If you had fifteen cows and five goats what would you have? Plenty of milk.
Q: If Nuts on your chest are Chestnuts and Nuts on a wall are Walnuts. What are Nuts on your chin called? A: A Cock in the mouth!
Fred collected lots of money from trick-or-treating and he went to the candy store to buy some chocolate. "You should give that money to charity," said the sales girl. Fred thought for a moment and said, "No, I'll buy the chocolate. You give the money to charity."
What do you say to an angry 300-pound baked potato? Anything, just butter him up.
Did you hear about the guy they found dead with his head in his cornflakes? The police thought it was a cereal killer.
Q: What do you get when you cross donkey DNA with an onion? A: A piece of ass that will bring tears to your eyes.
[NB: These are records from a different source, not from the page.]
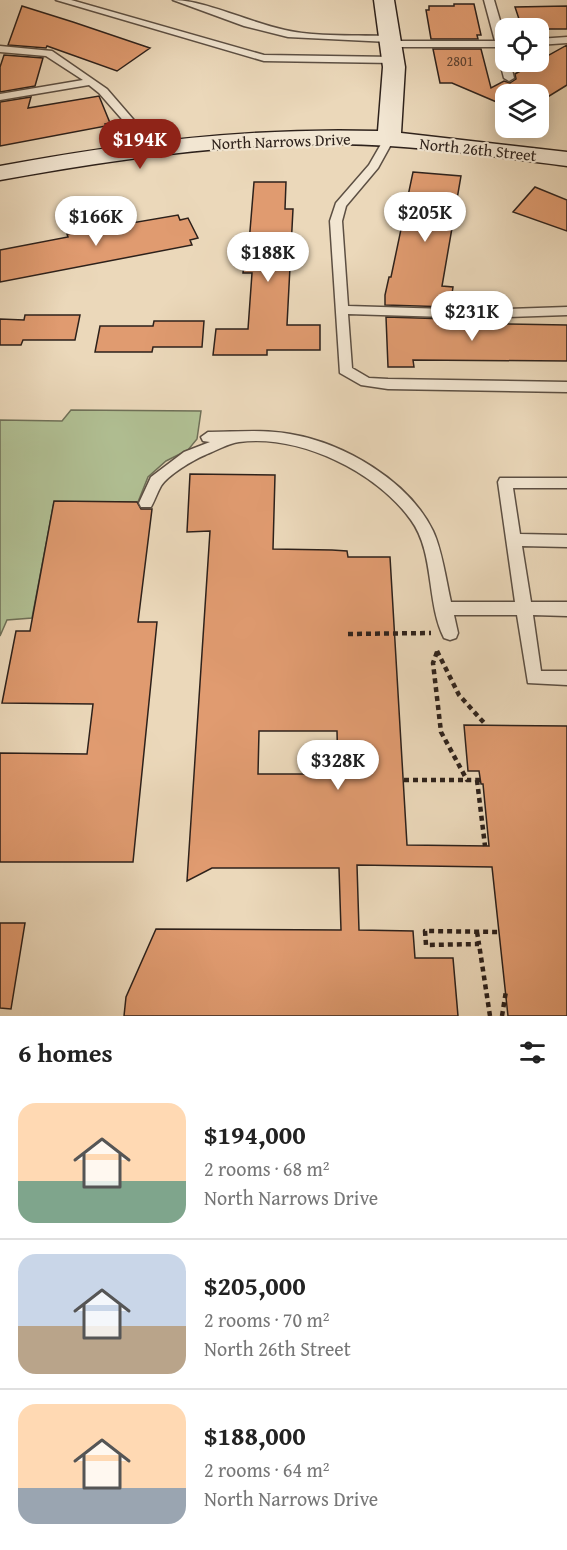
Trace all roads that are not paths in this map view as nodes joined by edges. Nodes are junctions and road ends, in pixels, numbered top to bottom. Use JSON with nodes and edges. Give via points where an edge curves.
{"nodes":[{"id":1,"x":61,"y":0,"type":"edge"},
{"id":2,"x":178,"y":0,"type":"edge"},
{"id":3,"x":384,"y":0,"type":"edge"},
{"id":4,"x":489,"y":0,"type":"edge"},
{"id":5,"x":495,"y":19,"type":"edge"},
{"id":6,"x":567,"y":40,"type":"edge"},
{"id":7,"x":549,"y":41,"type":"edge"},
{"id":8,"x":495,"y":44,"type":"edge"},
{"id":9,"x":392,"y":48,"type":"junction"},
{"id":10,"x":0,"y":50,"type":"edge"},
{"id":11,"x":508,"y":72,"type":"edge"},
{"id":12,"x":509,"y":78,"type":"dead end"},
{"id":13,"x":92,"y":82,"type":"junction"},
{"id":14,"x":0,"y":97,"type":"edge"},
{"id":15,"x":389,"y":139,"type":"junction"},
{"id":16,"x":153,"y":148,"type":"junction"},
{"id":17,"x":567,"y":159,"type":"edge"},
{"id":18,"x":0,"y":173,"type":"edge"},
{"id":19,"x":342,"y":310,"type":"junction"},
{"id":20,"x":567,"y":311,"type":"edge"},
{"id":21,"x":567,"y":387,"type":"edge"},
{"id":22,"x":208,"y":436,"type":"dead end"},
{"id":23,"x":237,"y":437,"type":"junction"},
{"id":24,"x":567,"y":483,"type":"edge"},
{"id":25,"x":146,"y":503,"type":"dead end"},
{"id":26,"x":514,"y":540,"type":"junction"},
{"id":27,"x":567,"y":541,"type":"edge"},
{"id":28,"x":444,"y":608,"type":"junction"},
{"id":29,"x":524,"y":609,"type":"junction"},
{"id":30,"x":567,"y":609,"type":"edge"},
{"id":31,"x":443,"y":633,"type":"road end"},
{"id":32,"x":567,"y":678,"type":"edge"}],
"edges":[{"from":1,"to":9,"type":"lane","via":[[264,58]]},
{"from":2,"to":9,"type":"lane","via":[[288,34]]},
{"from":3,"to":9,"type":"street"},
{"from":4,"to":5,"type":"lane"},
{"from":6,"to":7,"type":"lane"},
{"from":8,"to":9,"type":"lane"},
{"from":9,"to":15,"type":"street"},
{"from":10,"to":13,"type":"lane","via":[[48,53]]},
{"from":11,"to":12,"type":"lane"},
{"from":13,"to":14,"type":"lane"},
{"from":13,"to":16,"type":"lane"},
{"from":15,"to":16,"type":"street","name":"North Narrows Drive","via":[[221,141]]},
{"from":15,"to":17,"type":"street","name":"North 26th Street"},
{"from":15,"to":19,"type":"lane","via":[[374,166],[340,205],[336,221]]},
{"from":16,"to":18,"type":"street","name":"North Narrows Drive"},
{"from":19,"to":20,"type":"lane","via":[[479,314]]},
{"from":19,"to":21,"type":"lane","via":[[345,370],[366,382]]},
{"from":22,"to":23,"type":"lane"},
{"from":23,"to":25,"type":"lane","via":[[189,456],[156,481]]},
{"from":23,"to":28,"type":"lane","via":[[300,441],[323,449],[389,488],[427,532]]},
{"from":24,"to":26,"type":"lane","via":[[505,482]]},
{"from":26,"to":27,"type":"lane"},
{"from":26,"to":29,"type":"lane"},
{"from":28,"to":29,"type":"lane"},
{"from":28,"to":31,"type":"lane"},
{"from":29,"to":30,"type":"lane"},
{"from":29,"to":32,"type":"lane","via":[[534,678]]}]}
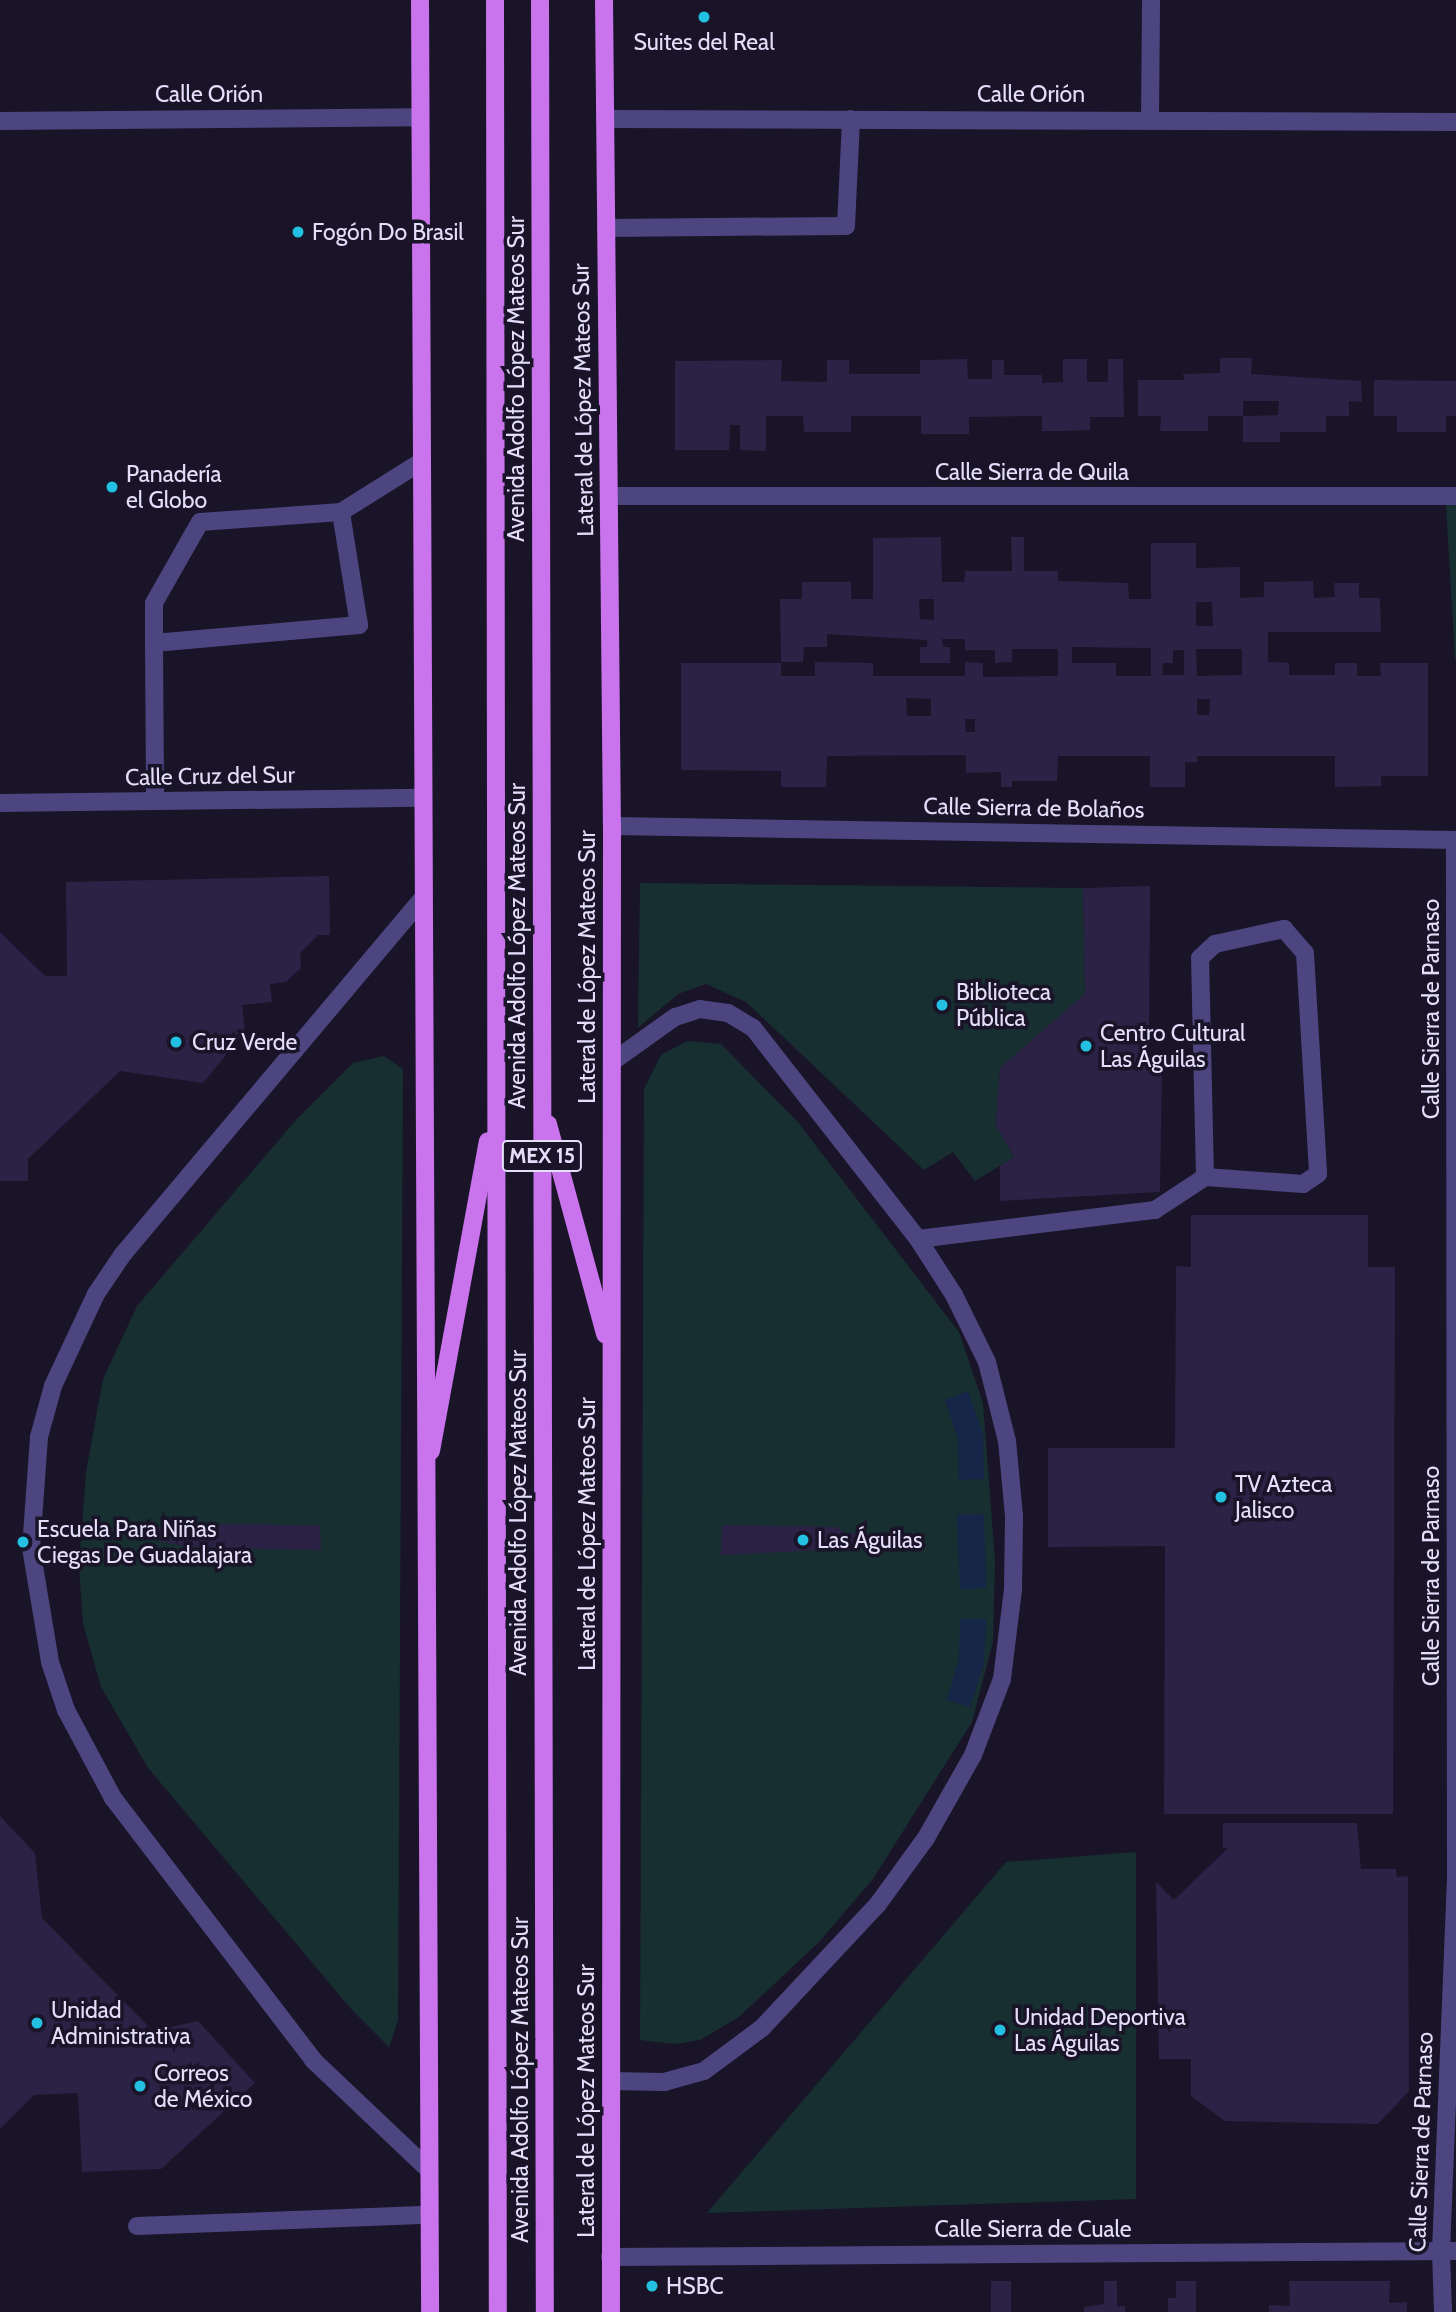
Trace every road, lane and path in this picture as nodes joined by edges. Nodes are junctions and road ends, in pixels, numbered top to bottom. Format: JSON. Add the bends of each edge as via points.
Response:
{"nodes":[{"id":1,"x":420,"y":0,"type":"edge"},
{"id":2,"x":495,"y":0,"type":"edge"},
{"id":3,"x":540,"y":0,"type":"edge"},
{"id":4,"x":604,"y":0,"type":"edge"},
{"id":5,"x":1151,"y":0,"type":"edge"},
{"id":6,"x":419,"y":117,"type":"junction"},
{"id":7,"x":1150,"y":118,"type":"junction"},
{"id":8,"x":605,"y":119,"type":"junction"},
{"id":9,"x":851,"y":119,"type":"junction"},
{"id":10,"x":0,"y":121,"type":"edge"},
{"id":11,"x":1456,"y":122,"type":"edge"},
{"id":12,"x":606,"y":228,"type":"junction"},
{"id":13,"x":419,"y":463,"type":"junction"},
{"id":14,"x":609,"y":496,"type":"junction"},
{"id":15,"x":1456,"y":496,"type":"edge"},
{"id":16,"x":341,"y":512,"type":"junction"},
{"id":17,"x":154,"y":643,"type":"junction"},
{"id":18,"x":420,"y":798,"type":"junction"},
{"id":19,"x":155,"y":801,"type":"junction"},
{"id":20,"x":0,"y":803,"type":"edge"},
{"id":21,"x":612,"y":826,"type":"junction"},
{"id":22,"x":1455,"y":839,"type":"edge"},
{"id":23,"x":422,"y":899,"type":"junction"},
{"id":24,"x":612,"y":1062,"type":"junction"},
{"id":25,"x":496,"y":1096,"type":"junction"},
{"id":26,"x":542,"y":1100,"type":"junction"},
{"id":27,"x":1205,"y":1177,"type":"junction"},
{"id":28,"x":1456,"y":1180,"type":"edge"},
{"id":29,"x":918,"y":1239,"type":"junction"},
{"id":30,"x":611,"y":1357,"type":"junction"},
{"id":31,"x":423,"y":1497,"type":"junction"},
{"id":32,"x":1456,"y":1526,"type":"edge"},
{"id":33,"x":1456,"y":1876,"type":"edge"},
{"id":34,"x":611,"y":2081,"type":"junction"},
{"id":35,"x":428,"y":2168,"type":"junction"},
{"id":36,"x":428,"y":2215,"type":"junction"},
{"id":37,"x":137,"y":2225,"type":"dead end"},
{"id":38,"x":1449,"y":2251,"type":"edge"},
{"id":39,"x":610,"y":2257,"type":"junction"},
{"id":40,"x":430,"y":2312,"type":"edge"},
{"id":41,"x":498,"y":2312,"type":"edge"},
{"id":42,"x":545,"y":2312,"type":"edge"},
{"id":43,"x":601,"y":2312,"type":"edge"},
{"id":44,"x":611,"y":2312,"type":"edge"},
{"id":45,"x":1443,"y":2312,"type":"edge"}],
"edges":[{"from":1,"to":6,"type":"main road"},
{"from":2,"to":25,"type":"main road","name":"Avenida Adolfo López Mateos Sur","number":"MEX 15"},
{"from":3,"to":26,"type":"main road","name":"Avenida Adolfo López Mateos Sur","number":"MEX 15"},
{"from":4,"to":8,"type":"main road","name":"Lateral de López Mateos Sur"},
{"from":5,"to":7,"type":"street"},
{"from":6,"to":10,"type":"street","name":"Calle Orión"},
{"from":6,"to":13,"type":"main road"},
{"from":7,"to":9,"type":"street","name":"Calle Orión"},
{"from":7,"to":11,"type":"street","name":"Calle Orión"},
{"from":8,"to":9,"type":"street","name":"Calle Orión"},
{"from":8,"to":12,"type":"main road","name":"Lateral de López Mateos Sur"},
{"from":9,"to":12,"type":"street","via":[[846,226]]},
{"from":12,"to":14,"type":"main road","name":"Lateral de López Mateos Sur"},
{"from":13,"to":16,"type":"street"},
{"from":13,"to":18,"type":"main road"},
{"from":14,"to":15,"type":"street","name":"Calle Sierra de Quila"},
{"from":14,"to":21,"type":"main road","name":"Lateral de López Mateos Sur"},
{"from":16,"to":17,"type":"street","via":[[200,523],[155,603]]},
{"from":16,"to":17,"type":"street","via":[[359,625]]},
{"from":17,"to":19,"type":"street"},
{"from":18,"to":19,"type":"street","name":"Calle Cruz del Sur"},
{"from":18,"to":23,"type":"main road"},
{"from":19,"to":20,"type":"street","name":"Calle Cruz del Sur"},
{"from":21,"to":22,"type":"street","name":"Calle Sierra de Bolaños"},
{"from":21,"to":24,"type":"main road","name":"Lateral de López Mateos Sur"},
{"from":22,"to":28,"type":"street","name":"Calle Sierra de Parnaso"},
{"from":23,"to":31,"type":"main road"},
{"from":23,"to":35,"type":"street","via":[[123,1254],[96,1294],[62,1362],[43,1424],[32,1489],[31,1548],[50,1662],[66,1710],[113,1798],[313,2060]]},
{"from":24,"to":29,"type":"street","via":[[675,1017],[700,1009],[728,1013],[753,1028]]},
{"from":24,"to":30,"type":"main road","name":"Lateral de López Mateos Sur"},
{"from":25,"to":31,"type":"main road"},
{"from":25,"to":41,"type":"main road","name":"Avenida Adolfo López Mateos Sur","number":"MEX 15"},
{"from":26,"to":30,"type":"main road"},
{"from":26,"to":42,"type":"main road","name":"Avenida Adolfo López Mateos Sur","number":"MEX 15"},
{"from":27,"to":27,"type":"street","via":[[1303,1184],[1318,1174],[1305,953],[1284,929],[1215,944],[1200,958]]},
{"from":27,"to":29,"type":"street","via":[[1155,1210]]},
{"from":28,"to":32,"type":"street","name":"Calle Sierra de Parnaso"},
{"from":29,"to":34,"type":"street","via":[[954,1295],[987,1362],[1007,1441],[1014,1516],[1013,1590],[1002,1679],[973,1755],[926,1838],[878,1904],[762,2028],[704,2071],[664,2082]]},
{"from":30,"to":34,"type":"main road","name":"Lateral de López Mateos Sur"},
{"from":31,"to":35,"type":"main road"},
{"from":32,"to":33,"type":"street","name":"Calle Sierra de Parnaso"},
{"from":33,"to":38,"type":"street","name":"Calle Sierra de Parnaso"},
{"from":34,"to":39,"type":"main road","name":"Lateral de López Mateos Sur"},
{"from":35,"to":36,"type":"main road"},
{"from":36,"to":37,"type":"street"},
{"from":36,"to":40,"type":"main road"},
{"from":38,"to":39,"type":"street","name":"Calle Sierra de Cuale"},
{"from":38,"to":45,"type":"street","name":"Calle Sierra de Parnaso"},
{"from":39,"to":43,"type":"main road"},
{"from":39,"to":44,"type":"main road","name":"Lateral de López Mateos Sur"}]}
Why did the farmer put brandy in the cow's food? He wanted to raised stewed beef.
A man saw an elderly couple sitting down to lunch at a fast-food restaurant. He noticed that they had ordered just one meal, and as he watched, the older gentleman carefully divided the hamburger in half, then counted out the fries until each had half of them. The old man then began to eat, and his wife sat watching, with her hands folded in her lap. The young man decided to ask if they would let him buy another meal for them so that they didn’t have to split theirs. The old gentleman said, “Oh, no. We’ve been married 50 years, and everything has always been and will always be shared 50-50.” The young man asked the wife if she was going to eat, to which she replied, “Not yet. It’s his turn to use our teeth.”
Why did the cannibal eat the tightrope walker? He wanted a balanced meal.
Yo mama so poor she bragged about the time she almost ate at a restaraunt.